Do Mushrooms Really Improve Your Health?

March 10th 2017

Kyle Jaeger

Mushrooms have long captivated psychonauts and plant biologists — but in recent years, medicinal fungi has also started trending in health and wellness circles. 

"Wherever you found a goji berry two years ago, now you’re finding a cordycep or a reishi mushroom," Ryland Engelhart, co-owner of vegan chain restaurant Cafe Gratitute, told Bon Appétit. "I wouldn’t be surprised if Le Pain Quotidien starts doing one soon." 

Shroom believers have cited studies indicating that certain fungi available in the produce aisle could improve immunity, prevent certain types of cancer, remove plaque, and reduce fat. Some health experts aren't convinced, though. 

Here's what the science says about four mushroom families at the center of this health trend.

1. Maitake mushrooms: Cancer prevention.


A 2010 study published in the journal Experimental Biology and Medicine found that breast cancer cells spread 33 percent slower in individuals who consumed maitake mushroom extracts, compared to those who didn't. The following year, a study published in the Journal of Medicinal Foods determined that maitake killed breast cancer cells and its ingredients appeared to be "crucial for the development of preventive and therapeutic strategies for cancer."

But the science isn't quite settled.

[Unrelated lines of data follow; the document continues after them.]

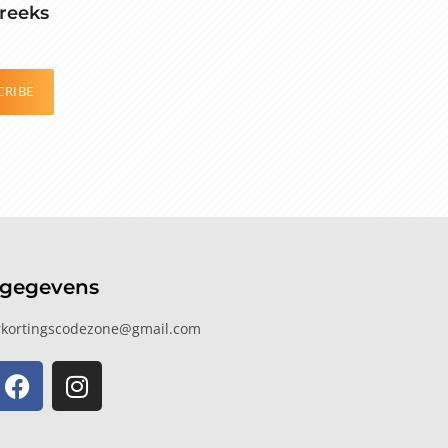
reeks
CRIBE
tgegevens
kortingscodezone@gmail.com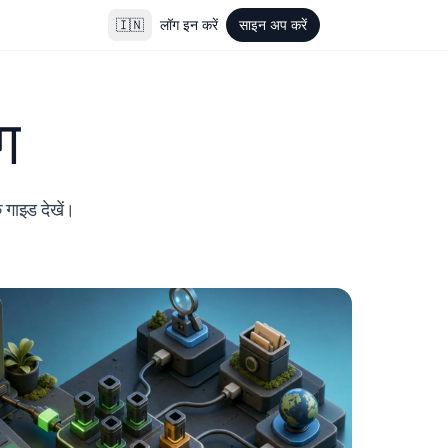
🇮🇳
लॉग इन करें
साइन अप करें
ग
क गाइड देखें।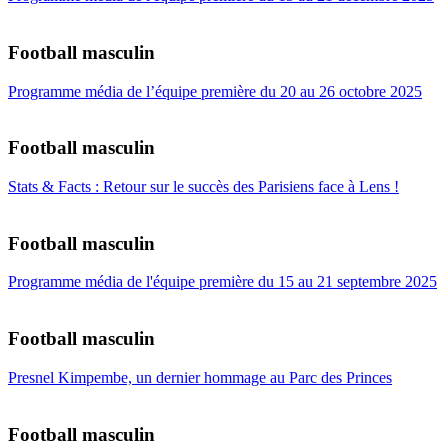
Football masculin
Programme média de l’équipe première du 20 au 26 octobre 2025
Football masculin
Stats & Facts : Retour sur le succès des Parisiens face à Lens !
Football masculin
Programme média de l'équipe première du 15 au 21 septembre 2025
Football masculin
Presnel Kimpembe, un dernier hommage au Parc des Princes
Football masculin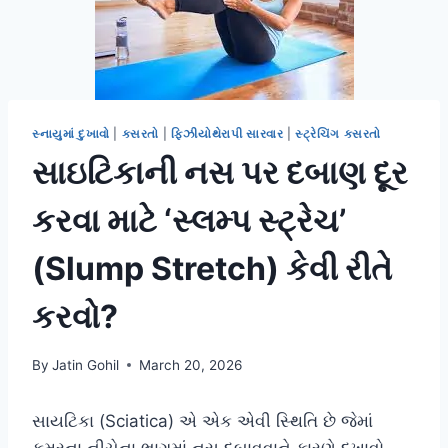
સ્નાયુમાં દુખાવો
|
કસરતો
|
ફિઝીયોથેરાપી સારવાર
|
સ્ટ્રેચિંગ કસરતો
સાઇટિકાની નસ પર દબાણ દૂર
કરવા માટે ‘સ્લમ્પ સ્ટ્રેચ’
(Slump Stretch) કેવી રીતે
કરવો?
By
Jatin Gohil
March 20, 2026
સાયટિકા (Sciatica) એ એક એવી સ્થિતિ છે જેમાં
કમરના નીચેના ભાગમાં નસ દબાવવાને કારણે દુખાવો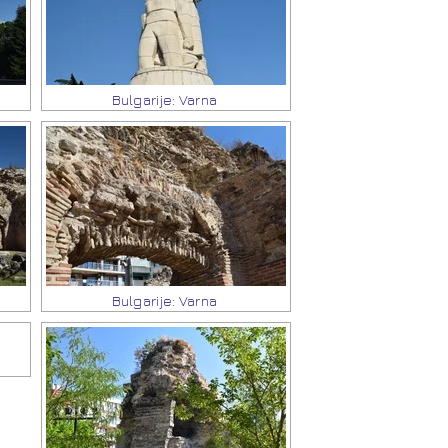
Bulgarije: Varna
Bulgarije: Varna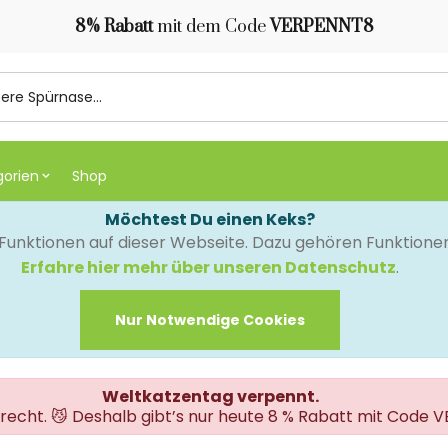
8% Rabatt
mit dem Code
VERPENNT8
gorien
Shop
Möchtest Du einen Keks?
e Funktionen auf dieser Webseite. Dazu gehören Funktion
Erfahre hier mehr über unseren Datenschutz
.
Nur Notwendige Cookies
Weltkatzentag verpennt.
erecht. 😼 Deshalb gibt’s nur heute 8 % Rabatt mit Code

After giving breast cancer patients maitake extracts for three weeks, researchers at the Memorial Sloan-Kettering Cancer Center found that the substance boosted some immune functions while slowing others, casting doubt on the mushroom's ability to fight cancer. 

2. Shiitake mushrooms: Immune booster.


Eating this common mushroom on a daily basis can boost your immunity, according to a 2015 study conducted by researchers at the University of Florida's Institute of Food and Agricultural Sciences. After consuming one, four-ounce mushroom daily for four weeks, the study participants had "better-functioning gamma delta T-cells and reductions in inflammatory proteins," blood tests revealed.

3. Oyster mushrooms: Improves cardiovascular health.


Over the past two decades, researchers have investigated how regular consumption of oyster mushrooms affects cardiovascular health. A 1999 study published in the Wageningen Journal of Life Sciences concluded that, for those whose diet consists of 1 percent of cholesterol or less, incorporating dried oyster mushrooms reduced overall cholesterol levels by 65 percent in three animals that were tested.

"Oyster mushroom diet reduced significantly the incidence of atherosclerotic plaques... as well as plaque size," the study authors wrote. "While all animals on control diet showed atherogenic changes in aorta, oyster mushroom diet prevented the development of these changes in three animals."

4. Reishi mushrooms: Prevents and reverses obesity.


In 2015, researchers at Chang Gung University and Chang Gung Biotechnology in Taiwan discovered that mice that were given Reishi mushroom extract in their high-fat diet gained 25 percent less weight than mice that were fed the same meal. That's because the bacteria in Reishi mushrooms apparently "prevented the development of fat tissue, gut inflammation, and buildup of harmful bacteria in the bloodstream," PBS reported, "all symptoms of obesity in both mice and humans."

But because human studies haven't been conducted yet, more research is needed to determine whether the mushroom has a similar effect on people, or if the mushroom craze will go the way of the gogi berry.